Allerheiligen

Allerheiligen: Nachfrage für die Gestecke für die Gräber lässt nach

Ein Blumenstand bietet Gestecke zum heutigen Feiertag – Allerheiligen. Steffen Schmidt/key

Ein Blumenstand bietet Gestecke zum heutigen Feiertag – Allerheiligen. Steffen Schmidt/key

Der heutige Tag ist ein spezieller: Menschen suchen die Gräber von Angehörigen mit Gestecken auf. Müssen die Blumengeschäfte also besonders viele feilhalten? Nicht unbedingt, wie unsere kleine Umfrage im Bezirk Brugg zeigt.

«Allerheiligen spielt im reformierten Bezirk Brugg nicht jene grosse Rolle wie in einer katholischen Region», hält Elsbeth Leuenberger fest. Die Geschäftsinhaberin des Blumengeschäftes Umiker in Hausen beobachtet seit längerem folgendes: «Die Nachfrage nach Gestecken für Allerheiligen ist rückläufig.» Weshalb das so ist, kann Leuenberger lediglich mutmassen: «Es gibt heute mehr Gemeinschaftsgräber oder Waldbestattungen als früher.»

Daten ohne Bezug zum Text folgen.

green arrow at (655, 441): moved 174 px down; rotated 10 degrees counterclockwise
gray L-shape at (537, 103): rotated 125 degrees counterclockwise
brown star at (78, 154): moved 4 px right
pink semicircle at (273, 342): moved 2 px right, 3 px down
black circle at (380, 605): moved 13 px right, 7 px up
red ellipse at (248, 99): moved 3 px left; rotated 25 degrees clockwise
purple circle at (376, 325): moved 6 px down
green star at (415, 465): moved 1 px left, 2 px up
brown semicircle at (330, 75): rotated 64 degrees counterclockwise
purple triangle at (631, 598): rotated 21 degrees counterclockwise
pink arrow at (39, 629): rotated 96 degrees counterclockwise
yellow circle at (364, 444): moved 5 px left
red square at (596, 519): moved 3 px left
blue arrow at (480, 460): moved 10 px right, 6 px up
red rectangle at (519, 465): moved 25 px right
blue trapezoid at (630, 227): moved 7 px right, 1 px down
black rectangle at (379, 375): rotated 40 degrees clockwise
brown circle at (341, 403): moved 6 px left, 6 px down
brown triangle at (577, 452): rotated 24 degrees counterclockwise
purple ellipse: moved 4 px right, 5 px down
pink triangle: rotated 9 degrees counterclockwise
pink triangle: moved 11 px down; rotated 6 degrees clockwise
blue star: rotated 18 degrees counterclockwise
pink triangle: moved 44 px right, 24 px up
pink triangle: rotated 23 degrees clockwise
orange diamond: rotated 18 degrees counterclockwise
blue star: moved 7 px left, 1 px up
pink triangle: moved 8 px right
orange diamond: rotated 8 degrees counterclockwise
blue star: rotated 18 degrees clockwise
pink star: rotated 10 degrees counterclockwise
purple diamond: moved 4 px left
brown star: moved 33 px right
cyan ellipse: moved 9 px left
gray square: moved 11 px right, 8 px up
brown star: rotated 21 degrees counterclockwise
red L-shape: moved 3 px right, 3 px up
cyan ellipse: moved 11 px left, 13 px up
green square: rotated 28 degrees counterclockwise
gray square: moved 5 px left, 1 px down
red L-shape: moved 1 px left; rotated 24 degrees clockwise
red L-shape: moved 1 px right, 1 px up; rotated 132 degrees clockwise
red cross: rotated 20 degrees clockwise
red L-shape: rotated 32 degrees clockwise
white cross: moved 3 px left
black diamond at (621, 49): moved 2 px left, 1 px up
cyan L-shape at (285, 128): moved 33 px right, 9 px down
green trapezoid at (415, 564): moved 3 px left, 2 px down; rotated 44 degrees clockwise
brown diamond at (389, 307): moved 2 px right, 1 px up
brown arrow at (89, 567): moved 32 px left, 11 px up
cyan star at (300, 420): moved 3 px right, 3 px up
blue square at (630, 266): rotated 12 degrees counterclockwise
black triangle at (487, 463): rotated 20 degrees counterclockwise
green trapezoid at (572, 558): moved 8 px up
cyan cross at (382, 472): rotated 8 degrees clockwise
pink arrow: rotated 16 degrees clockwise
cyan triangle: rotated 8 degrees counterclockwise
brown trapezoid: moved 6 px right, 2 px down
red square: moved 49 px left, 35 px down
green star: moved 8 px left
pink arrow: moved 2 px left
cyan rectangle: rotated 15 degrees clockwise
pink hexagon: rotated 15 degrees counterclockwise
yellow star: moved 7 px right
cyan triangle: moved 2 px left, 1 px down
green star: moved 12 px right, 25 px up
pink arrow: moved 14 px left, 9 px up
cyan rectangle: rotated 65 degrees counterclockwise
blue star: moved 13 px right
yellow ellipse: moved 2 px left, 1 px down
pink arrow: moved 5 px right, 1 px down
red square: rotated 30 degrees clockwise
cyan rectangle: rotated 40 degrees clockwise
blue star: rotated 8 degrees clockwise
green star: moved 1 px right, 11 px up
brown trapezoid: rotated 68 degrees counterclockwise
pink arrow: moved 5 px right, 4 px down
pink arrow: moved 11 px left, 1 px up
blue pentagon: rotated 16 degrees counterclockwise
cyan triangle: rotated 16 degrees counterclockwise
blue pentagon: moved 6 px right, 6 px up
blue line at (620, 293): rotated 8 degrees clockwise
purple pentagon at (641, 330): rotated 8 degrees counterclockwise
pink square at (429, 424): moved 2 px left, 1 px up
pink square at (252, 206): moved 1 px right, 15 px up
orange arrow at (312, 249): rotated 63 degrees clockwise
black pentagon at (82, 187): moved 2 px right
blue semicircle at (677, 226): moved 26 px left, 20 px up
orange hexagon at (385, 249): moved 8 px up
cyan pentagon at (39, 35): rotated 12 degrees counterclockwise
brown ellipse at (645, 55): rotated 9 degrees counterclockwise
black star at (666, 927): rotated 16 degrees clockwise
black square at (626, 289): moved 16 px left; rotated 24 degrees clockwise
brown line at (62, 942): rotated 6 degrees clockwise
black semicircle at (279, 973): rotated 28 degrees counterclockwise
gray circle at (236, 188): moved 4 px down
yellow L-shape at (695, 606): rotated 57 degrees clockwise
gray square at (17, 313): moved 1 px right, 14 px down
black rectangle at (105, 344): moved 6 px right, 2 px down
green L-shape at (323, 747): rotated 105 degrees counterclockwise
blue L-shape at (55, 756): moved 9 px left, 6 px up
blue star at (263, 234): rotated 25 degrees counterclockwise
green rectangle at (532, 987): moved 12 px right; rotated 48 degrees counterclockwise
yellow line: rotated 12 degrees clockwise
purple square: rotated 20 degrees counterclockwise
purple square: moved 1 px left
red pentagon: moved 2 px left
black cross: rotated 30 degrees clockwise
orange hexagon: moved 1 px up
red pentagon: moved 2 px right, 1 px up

Damit seien auch die Friedhofsbesuche an Allerheiligen zurückgegangen. Gleichwohl macht das Blumengeschäft Umiker nach wie vor Gestecke. «Solche mit natürlichen Zutaten wie etwa Tannzapfen oder Islandmoos.»

Bei Blueme Kari in Windisch hat man diese Woche «viele Grabkissen und -herzen, zum Beispiel aus Islandmoos, hergestellt», sagt Celine Allemann und verweist auf Blautannengestecke. «Gefragt sind ausserdem die rötlichen Erika und Stiefmütterchen.» Doch, nickt Celine Allemann, die seien robust genug, um der Kälte standzuhalten.

Günstige Geschäftslage

Dass Gestecke nach wie vor gefragt sind, führt Blueme Kari nicht zuletzt auf einen günstigen Umstand zurück. «Unser Geschäft liegt ganz in der Nähe der Katholischen Kirche. Viele Menschen besuchen an Allerheiligen zuerst den Gottesdienst, danach kommen sie zu uns und kaufen Blumen oder Gestecke.»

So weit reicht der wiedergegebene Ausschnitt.